╔══

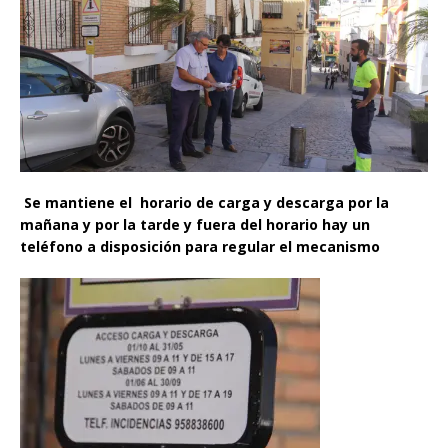
Se mantiene el horario de carga y descarga por la
mañana y por la tarde y fuera del horario hay un
teléfono a disposición para regular el mecanismo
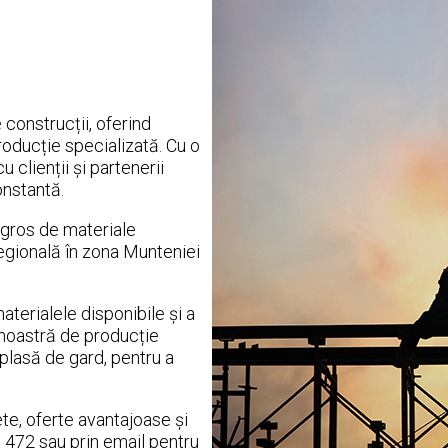
construcții, oferind
roducție specializată. Cu o
 clienții și partenerii
onstantă.
en-gros de materiale
egională în zona Munteniei
terialele disponibile și a
 noastră de producție
plasă de gard, pentru a
te, oferte avantajoase și
0 472 sau prin email pentru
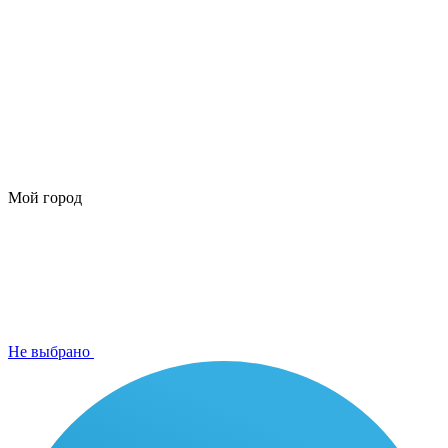
Мой город
Не выбрано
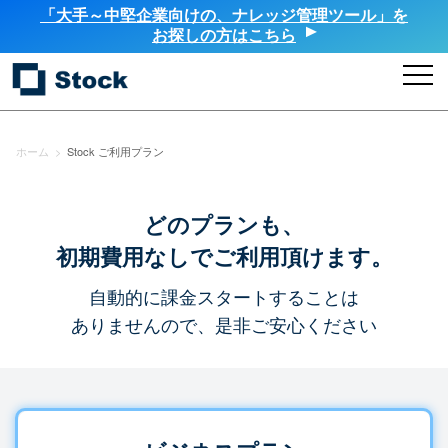
「大手～中堅企業向けの、ナレッジ管理ツール」を
お探しの方はこちら
ホーム
>
Stock ご利用プラン
どのプランも、
初期費用なしでご利用頂けます。
自動的に課金スタートすることは
ありませんので、是非ご安心ください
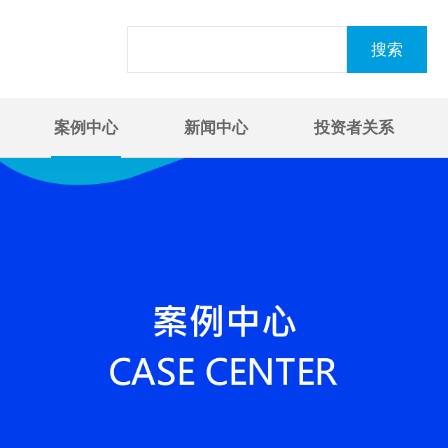
案例中心
新闻中心
投资者关系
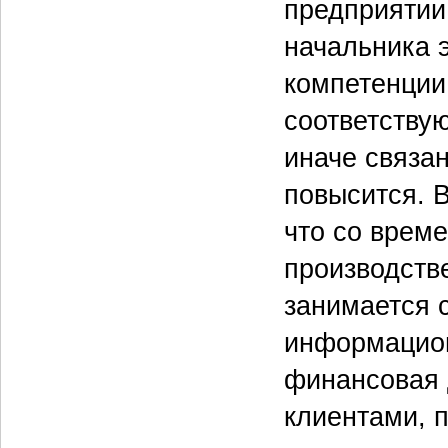
предприятии
начальника 
компетенции
соответствую
иначе связа
повысится. 
что со врем
производств
занимается 
информацион
финансовая 
клиентами, п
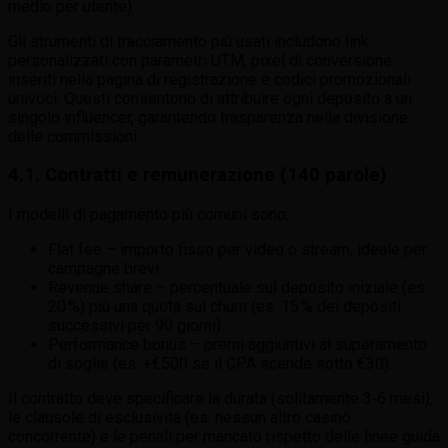
medio per utente).
Gli strumenti di tracciamento più usati includono link
personalizzati con parametri UTM, pixel di conversione
inseriti nella pagina di registrazione e codici promozionali
univoci. Questi consentono di attribuire ogni deposito a un
singolo influencer, garantendo trasparenza nella divisione
delle commissioni.
4.1. Contratti e remunerazione (140 parole)
I modelli di pagamento più comuni sono:
Flat fee – importo fisso per video o stream, ideale per
campagne brevi.
Revenue share – percentuale sul deposito iniziale (es.
20 %) più una quota sul churn (es. 15 % dei depositi
successivi per 90 giorni).
Performance bonus – premi aggiuntivi al superamento
di soglie (es. +€500 se il CPA scende sotto €30).
Il contratto deve specificare la durata (solitamente 3‑6 mesi),
le clausole di esclusività (es. nessun altro casinò
concorrente) e le penali per mancato rispetto delle linee guida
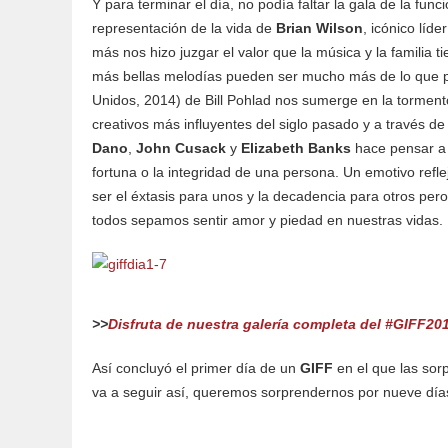
Y para terminar el día, no podía faltar la gala de la fu
representación de la vida de
Brian Wilson
, icónico líde
más nos hizo juzgar el valor que la música y la familia 
más bellas melodías pueden ser mucho más de lo que 
Unidos, 2014) de Bill Pohlad nos sumerge en la torment
creativos más influyentes del siglo pasado y a través d
Dano
,
John Cusack
y
Elizabeth Banks
hace pensar a l
fortuna o la integridad de una persona. Un emotivo ref
ser el éxtasis para unos y la decadencia para otros pero
todos sepamos sentir amor y piedad en nuestras vidas.
>>
Disfruta de nuestra galería completa del #GIFF201
Así concluyó el primer día de un
GIFF
en el que las sor
va a seguir así, queremos sorprendernos por nueve día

╚══

Once the pictures are set aside, please reproduce the remaining material word for word.

_RESULT FOR THIS TASK_
Se mantiene el horario de carga y descarga por la
mañana y por la tarde y fuera del horario hay un
teléfono a disposición para regular el mecanismo
construcții, oferind
roducție specializată. Cu o
 clienții și partenerii
onstantă.
en-gros de materiale
egională în zona Munteniei
terialele disponibile și a
 noastră de producție
plasă de gard, pentru a
te, oferte avantajoase și
0 472 sau prin email pentru
Мой город
Не выбрано
「大手～中堅企業向けの、ナレッジ管理ツール」を
お探しの方はこちら
ホーム
>
Stock ご利用プラン
どのプランも、
初期費用なしでご利用頂けます。
自動的に課金スタートすることは
ありませんので、是非ご安心ください
案例中心
新闻中心
投资者关系
предприятии
начальника 
компетенции
соответствую
иначе связа
повысится. 
что со врем
производств
занимается 
информацион
финансовая 
клиентами, п
medio per utente).
Gli strumenti di tracciamento più usati includono link
personalizzati con parametri UTM, pixel di conversione
inseriti nella pagina di registrazione e codici promozionali
univoci. Questi consentono di attribuire ogni deposito a un
singolo influencer, garantendo trasparenza nella divisione
delle commissioni.
4.1. Contratti e remunerazione (140 parole)
I modelli di pagamento più comuni sono:
Flat fee – importo fisso per video o stream, ideale per
campagne brevi.
Revenue share – percentuale sul deposito iniziale (es.
20 %) più una quota sul churn (es. 15 % dei depositi
successivi per 90 giorni).
Performance bonus – premi aggiuntivi al superamento
di soglie (es. +€500 se il CPA scende sotto €30).
Il contratto deve specificare la durata (solitamente 3‑6 mesi),
le clausole di esclusività (es. nessun altro casinò
concorrente) e le penali per mancato rispetto delle linee guida
Y para terminar el día, no podía faltar la gala de la fu
representación de la vida de
Brian Wilson
, icónico líde
más nos hizo juzgar el valor que la música y la familia 
más bellas melodías pueden ser mucho más de lo que 
Unidos, 2014) de Bill Pohlad nos sumerge en la torment
creativos más influyentes del siglo pasado y a través d
Dano
,
John Cusack
y
Elizabeth Banks
hace pensar a l
fortuna o la integridad de una persona. Un emotivo ref
ser el éxtasis para unos y la decadencia para otros pero
todos sepamos sentir amor y piedad en nuestras vidas.
>>
Disfruta de nuestra galería completa del #GIFF201
Así concluyó el primer día de un
GIFF
en el que las sor
va a seguir así, queremos sorprendernos por nueve día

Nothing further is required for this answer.